Please correct my misconceptions.
Ed
First, the Hunter GSP9700 - as do all uniformity machines - measures the difference in force variation (FV) around the tire. Force variation is a combination of sidewall stiffness variation and run out.
It takes a couple, 3 revolutions to get a good reading. Remember, on the Hunter GSP9700, the tire is mounted on a wheel - so the machine is measuring the variation of the assembly - the combination of the tire and wheel.
Tire manufacturers have production uniformity machines - high volume, feed by conveyors - and the important point - the rims are precision ground, split in the middle and part of the machine set up. It takes about 30 seconds to measure a tire on one of those machnines. BTW, the last time I checked - many years ago - they cost about $600K each. I'm sure they are bumping a million by now! One of our plants has about 30 of them - a serious investment! The Hunter GSP9700 is about $10K!
So keeping in mind that both machines get a FV curve, then they do a mathematical curve fit of a single sine wave to the data. This is called the 1st Harmonic. The high point of that sine wave can then be matched to the low point of the wheel runout to minimize the overall values for the assembly - which mean you need to know where the low point of the rim is.

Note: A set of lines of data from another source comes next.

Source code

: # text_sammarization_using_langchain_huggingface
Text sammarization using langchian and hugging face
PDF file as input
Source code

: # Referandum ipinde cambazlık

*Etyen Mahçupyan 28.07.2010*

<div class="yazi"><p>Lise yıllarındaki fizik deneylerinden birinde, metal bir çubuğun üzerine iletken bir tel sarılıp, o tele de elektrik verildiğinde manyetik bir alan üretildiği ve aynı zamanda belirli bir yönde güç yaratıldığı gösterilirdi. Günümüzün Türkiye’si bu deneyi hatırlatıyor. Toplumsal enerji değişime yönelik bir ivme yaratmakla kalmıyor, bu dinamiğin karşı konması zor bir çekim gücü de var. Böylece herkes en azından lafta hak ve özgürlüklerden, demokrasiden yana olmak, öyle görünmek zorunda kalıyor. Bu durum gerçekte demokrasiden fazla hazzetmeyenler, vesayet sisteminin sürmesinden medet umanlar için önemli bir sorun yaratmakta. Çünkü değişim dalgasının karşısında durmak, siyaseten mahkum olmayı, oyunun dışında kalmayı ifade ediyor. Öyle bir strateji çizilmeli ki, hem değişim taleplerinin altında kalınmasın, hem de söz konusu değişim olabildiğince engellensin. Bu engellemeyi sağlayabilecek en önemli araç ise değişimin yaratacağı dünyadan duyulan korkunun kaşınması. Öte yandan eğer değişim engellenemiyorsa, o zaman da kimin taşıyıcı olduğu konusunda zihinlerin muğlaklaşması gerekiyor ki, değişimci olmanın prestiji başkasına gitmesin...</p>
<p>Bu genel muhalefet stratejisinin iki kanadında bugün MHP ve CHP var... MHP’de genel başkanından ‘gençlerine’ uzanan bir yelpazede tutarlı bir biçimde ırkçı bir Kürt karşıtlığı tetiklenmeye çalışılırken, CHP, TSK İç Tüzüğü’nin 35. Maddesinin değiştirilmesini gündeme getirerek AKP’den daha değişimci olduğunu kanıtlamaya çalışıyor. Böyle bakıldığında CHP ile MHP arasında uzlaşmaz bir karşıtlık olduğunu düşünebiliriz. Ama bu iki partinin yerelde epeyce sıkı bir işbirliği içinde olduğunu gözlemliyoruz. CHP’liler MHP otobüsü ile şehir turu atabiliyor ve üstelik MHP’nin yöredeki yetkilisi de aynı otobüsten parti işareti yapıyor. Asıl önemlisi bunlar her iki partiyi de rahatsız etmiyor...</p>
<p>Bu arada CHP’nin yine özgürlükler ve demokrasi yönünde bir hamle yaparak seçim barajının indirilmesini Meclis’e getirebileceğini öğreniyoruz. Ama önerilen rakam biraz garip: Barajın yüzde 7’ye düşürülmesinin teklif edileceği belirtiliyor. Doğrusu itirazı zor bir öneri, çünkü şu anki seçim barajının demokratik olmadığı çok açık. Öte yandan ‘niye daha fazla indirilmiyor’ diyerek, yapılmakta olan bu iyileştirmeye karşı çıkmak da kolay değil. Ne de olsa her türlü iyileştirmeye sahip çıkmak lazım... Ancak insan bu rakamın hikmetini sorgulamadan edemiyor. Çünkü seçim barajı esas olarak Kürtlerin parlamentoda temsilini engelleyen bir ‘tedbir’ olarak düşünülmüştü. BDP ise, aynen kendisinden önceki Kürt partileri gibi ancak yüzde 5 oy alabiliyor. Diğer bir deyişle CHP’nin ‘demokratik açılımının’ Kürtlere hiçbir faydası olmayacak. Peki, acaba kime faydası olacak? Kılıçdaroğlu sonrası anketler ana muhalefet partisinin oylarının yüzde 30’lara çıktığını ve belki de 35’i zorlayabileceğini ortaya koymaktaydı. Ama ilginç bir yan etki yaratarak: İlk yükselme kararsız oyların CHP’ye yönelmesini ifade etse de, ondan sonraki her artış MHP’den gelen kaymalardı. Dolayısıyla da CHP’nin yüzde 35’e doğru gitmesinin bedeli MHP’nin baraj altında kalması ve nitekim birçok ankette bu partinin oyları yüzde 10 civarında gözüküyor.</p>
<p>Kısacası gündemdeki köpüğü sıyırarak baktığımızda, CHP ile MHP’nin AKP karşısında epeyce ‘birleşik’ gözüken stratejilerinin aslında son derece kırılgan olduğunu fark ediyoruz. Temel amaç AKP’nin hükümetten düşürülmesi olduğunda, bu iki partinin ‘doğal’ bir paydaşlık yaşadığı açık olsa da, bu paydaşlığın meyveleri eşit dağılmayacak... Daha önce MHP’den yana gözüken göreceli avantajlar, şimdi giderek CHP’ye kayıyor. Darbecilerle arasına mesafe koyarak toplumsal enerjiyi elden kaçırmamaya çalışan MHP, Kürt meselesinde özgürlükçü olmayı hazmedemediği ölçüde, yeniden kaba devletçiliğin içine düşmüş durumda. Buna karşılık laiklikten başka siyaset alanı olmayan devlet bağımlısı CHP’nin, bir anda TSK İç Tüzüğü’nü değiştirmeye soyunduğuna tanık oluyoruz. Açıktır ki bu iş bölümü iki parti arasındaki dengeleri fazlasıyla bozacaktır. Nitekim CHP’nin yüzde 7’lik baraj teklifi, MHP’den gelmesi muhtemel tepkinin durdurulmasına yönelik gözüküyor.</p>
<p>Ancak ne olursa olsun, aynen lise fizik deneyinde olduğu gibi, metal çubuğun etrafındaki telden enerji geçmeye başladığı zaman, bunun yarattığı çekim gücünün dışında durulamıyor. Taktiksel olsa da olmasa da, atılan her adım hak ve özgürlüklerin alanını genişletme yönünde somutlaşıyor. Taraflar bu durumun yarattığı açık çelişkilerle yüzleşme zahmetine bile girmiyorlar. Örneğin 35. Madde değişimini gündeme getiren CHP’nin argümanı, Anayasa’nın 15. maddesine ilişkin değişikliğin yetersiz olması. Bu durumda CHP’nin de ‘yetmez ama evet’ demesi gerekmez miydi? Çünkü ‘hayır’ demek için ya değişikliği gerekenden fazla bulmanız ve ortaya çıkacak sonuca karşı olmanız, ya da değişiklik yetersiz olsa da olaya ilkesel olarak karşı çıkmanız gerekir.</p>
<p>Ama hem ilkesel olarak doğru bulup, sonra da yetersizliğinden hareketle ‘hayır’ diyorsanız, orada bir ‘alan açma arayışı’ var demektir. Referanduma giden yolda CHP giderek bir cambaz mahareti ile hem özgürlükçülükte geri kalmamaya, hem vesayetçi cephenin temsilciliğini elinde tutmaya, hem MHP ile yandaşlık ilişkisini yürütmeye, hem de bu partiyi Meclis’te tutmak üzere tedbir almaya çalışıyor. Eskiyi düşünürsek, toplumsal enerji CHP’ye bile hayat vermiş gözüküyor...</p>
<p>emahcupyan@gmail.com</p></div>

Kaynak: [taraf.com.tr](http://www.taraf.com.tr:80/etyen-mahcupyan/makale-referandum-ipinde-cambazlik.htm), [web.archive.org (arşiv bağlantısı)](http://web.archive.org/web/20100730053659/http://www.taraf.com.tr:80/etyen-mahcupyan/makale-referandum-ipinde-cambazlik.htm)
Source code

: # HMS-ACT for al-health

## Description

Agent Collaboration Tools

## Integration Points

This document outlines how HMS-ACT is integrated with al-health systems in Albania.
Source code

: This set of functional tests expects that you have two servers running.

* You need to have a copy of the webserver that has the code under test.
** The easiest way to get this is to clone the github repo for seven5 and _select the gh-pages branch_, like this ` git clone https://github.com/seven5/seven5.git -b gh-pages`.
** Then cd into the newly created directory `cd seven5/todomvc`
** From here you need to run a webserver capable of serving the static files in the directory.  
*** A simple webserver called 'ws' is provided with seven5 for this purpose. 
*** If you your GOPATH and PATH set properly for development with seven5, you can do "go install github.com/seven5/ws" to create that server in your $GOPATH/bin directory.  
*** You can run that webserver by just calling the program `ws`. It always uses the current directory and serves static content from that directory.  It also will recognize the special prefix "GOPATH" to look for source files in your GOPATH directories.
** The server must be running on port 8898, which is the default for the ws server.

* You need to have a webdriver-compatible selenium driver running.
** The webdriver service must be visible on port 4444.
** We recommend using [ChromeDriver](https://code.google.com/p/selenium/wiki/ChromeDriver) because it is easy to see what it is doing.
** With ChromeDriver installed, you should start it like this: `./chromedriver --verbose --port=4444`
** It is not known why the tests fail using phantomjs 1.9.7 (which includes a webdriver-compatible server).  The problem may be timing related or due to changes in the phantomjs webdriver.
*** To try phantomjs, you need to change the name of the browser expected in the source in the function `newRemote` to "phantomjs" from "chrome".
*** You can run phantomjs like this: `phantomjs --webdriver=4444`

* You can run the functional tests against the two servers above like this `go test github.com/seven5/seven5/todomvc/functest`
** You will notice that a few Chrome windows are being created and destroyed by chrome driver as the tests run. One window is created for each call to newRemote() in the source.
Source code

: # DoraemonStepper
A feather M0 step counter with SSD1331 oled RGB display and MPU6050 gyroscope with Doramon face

In the case of the production machines, the size of the sine wave is compared to a specification. If the tire is below the spec, the tire MAY be marked for location (and sometimes value), then sent down the line.
A tire that does NOT meet specifcation is pushed onto a different conveyor. There are things that can be done to improve the uniformity value of a tire. The common method is called "Force Correction" - which is a fancy way of saying they grind off a few thousands of an inch of tread rubber at the high point, which lowers the overall variation. This is frequently done to OE tires to meet the OEM's specs, which are pretty tight.

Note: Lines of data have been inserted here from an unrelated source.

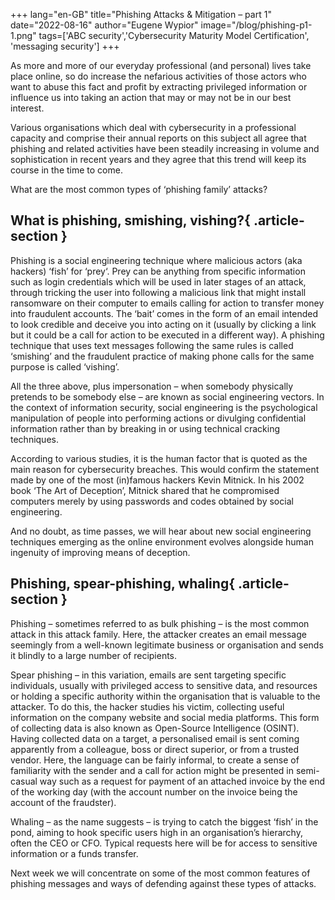 +++
lang="en-GB"
title="Phishing Attacks & Mitigation – part 1"
date="2022-08-16"
author="Eugene Wypior"
image="/blog/phishing-p1-1.png"
tags=['ABC security','Cybersecurity Maturity Model Certification', 'messaging security']
+++

As more and more of our everyday professional (and personal) lives take place online, so do increase the nefarious activities of those actors who want to abuse this fact and profit by extracting privileged information or influence us into taking an action that may or may not be in our best interest.

Various organisations which deal with cybersecurity in a professional capacity and comprise their annual reports on this subject all agree that phishing and related activities have been steadily increasing in volume and sophistication in recent years and they agree that this trend will keep its course in the time to come.

What are the most common types of ‘phishing family’ attacks?

## **What is phishing, smishing, vishing?**{ .article-section }

Phishing is a social engineering technique where malicious actors (aka hackers) ‘fish’ for ‘prey‘. Prey can be anything from specific information such as login credentials which will be used in later stages of an attack, through tricking the user into following a malicious link that might install ransomware on their computer to emails calling for action to transfer money into fraudulent accounts. The ‘bait’ comes in the form of an email intended to look credible and deceive you into acting on it (usually by clicking a link but it could be a call for action to be executed in a different way). A phishing technique that uses text messages following the same rules is called ‘smishing’ and the fraudulent practice of making phone calls for the same purpose is called ‘vishing’.

All the three above, plus impersonation – when somebody physically pretends to be somebody else – are known as social engineering vectors. In the context of information security, social engineering is the psychological manipulation of people into performing actions or divulging confidential information rather than by breaking in or using technical cracking techniques.

According to various studies, it is the human factor that is quoted as the main reason for cybersecurity breaches. This would confirm the statement made by one of the most (in)famous hackers Kevin Mitnick. In his 2002 book ‘The Art of Deception’, Mitnick shared that he compromised computers merely by using passwords and codes obtained by social engineering.

And no doubt, as time passes, we will hear about new social engineering techniques emerging as the online environment evolves alongside human ingenuity of improving means of deception.

## **Phishing, spear-phishing, whaling**{ .article-section }

Phishing – sometimes referred to as bulk phishing – is the most common attack in this attack family. Here, the attacker creates an email message seemingly from a well-known legitimate business or organisation and sends it blindly to a large number of recipients.

Spear phishing – in this variation, emails are sent targeting specific individuals, usually with privileged access to sensitive data, and resources or holding a specific authority within the organisation that is valuable to the attacker. To do this, the hacker studies his victim, collecting useful information on the company website and social media platforms. This form of collecting data is also known as Open-Source Intelligence (OSINT). Having collected data on a target, a personalised email is sent coming apparently from a colleague, boss or direct superior, or from a trusted vendor. Here, the language can be fairly informal, to create a sense of familiarity with the sender and a call for action might be presented in semi-casual way such as a request for payment of an attached invoice by the end of the working day (with the account number on the invoice being the account of the fraudster).

Whaling – as the name suggests – is trying to catch the biggest ‘fish’ in the pond, aiming to hook specific users high in an organisation’s hierarchy, often the CEO or CFO. Typical requests here will be for access to sensitive information or a funds transfer.

Next week we will concentrate on some of the most common features of phishing messages and ways of defending against these types of attacks.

The Hunter GSP9700 will tell you where the high point of the assembly is - and the machine has some built in tolerances that it compares against. The machine will alert the operator when that tolerance is exceeded. If that happens, the operator can take one of 2 steps.

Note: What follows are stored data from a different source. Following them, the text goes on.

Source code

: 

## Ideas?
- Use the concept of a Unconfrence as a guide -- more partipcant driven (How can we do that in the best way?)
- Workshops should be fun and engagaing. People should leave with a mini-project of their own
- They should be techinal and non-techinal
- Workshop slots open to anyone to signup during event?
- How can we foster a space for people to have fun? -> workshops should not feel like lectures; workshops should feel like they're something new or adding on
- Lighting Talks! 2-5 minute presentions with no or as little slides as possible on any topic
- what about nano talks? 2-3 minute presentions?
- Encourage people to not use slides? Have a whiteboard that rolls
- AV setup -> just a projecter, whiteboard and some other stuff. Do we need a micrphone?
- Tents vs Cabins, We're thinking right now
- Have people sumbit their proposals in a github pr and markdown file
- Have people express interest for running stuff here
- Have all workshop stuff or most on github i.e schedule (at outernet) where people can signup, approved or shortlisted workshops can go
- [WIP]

1) The operator can dismount the tire and measure the bare wheel. This is the best way as this is measuring the surface that the tire sits on. However, it is labor intensive.
2) He can get an estimate of where the low point of the wheel is, by measuring the runout of some part of the wheel. This is always problematic as the tire is on the surface that needs to be measured. Any other location may not be a true picture of what is going on.
The Hunter GSP9700 takes the wheel runout data and subtracts it - point by point - from the assembly data, calculates the best fit 1st Harmonic to the both the rim and the tire, then tells the operator where the high point of the tire is and where the low point of th rim is. - which can then be matched up.
If the tire is not reoriented on the wheel, then the Hunter GSP9700 is no better than a normal balancer - except you know what the uniformity value is. Where the machines is valuable is that it can measure and minimize the run out.
OK, time for a lesson on the vehicle end of things:
Each vehicle has a certain sensitivity to wheel end vibrations. Some vehicles are very sensitive and some are very insensitive. You don't need to minimize EVERY tire and wheel assembly. You just have to avoid putting assemblies on that are above the sensitivity limt for that particular vehicle. If you know the vehicle's sensitivity, then using the Hunter GSP9700 can prevent a lot of vibration problems.
I know that was a little long, but I hope it was helpful.
I could go on about high speed vs low speed force variation - about putting weights on the rim to counteract the FV - but that is another long discussion!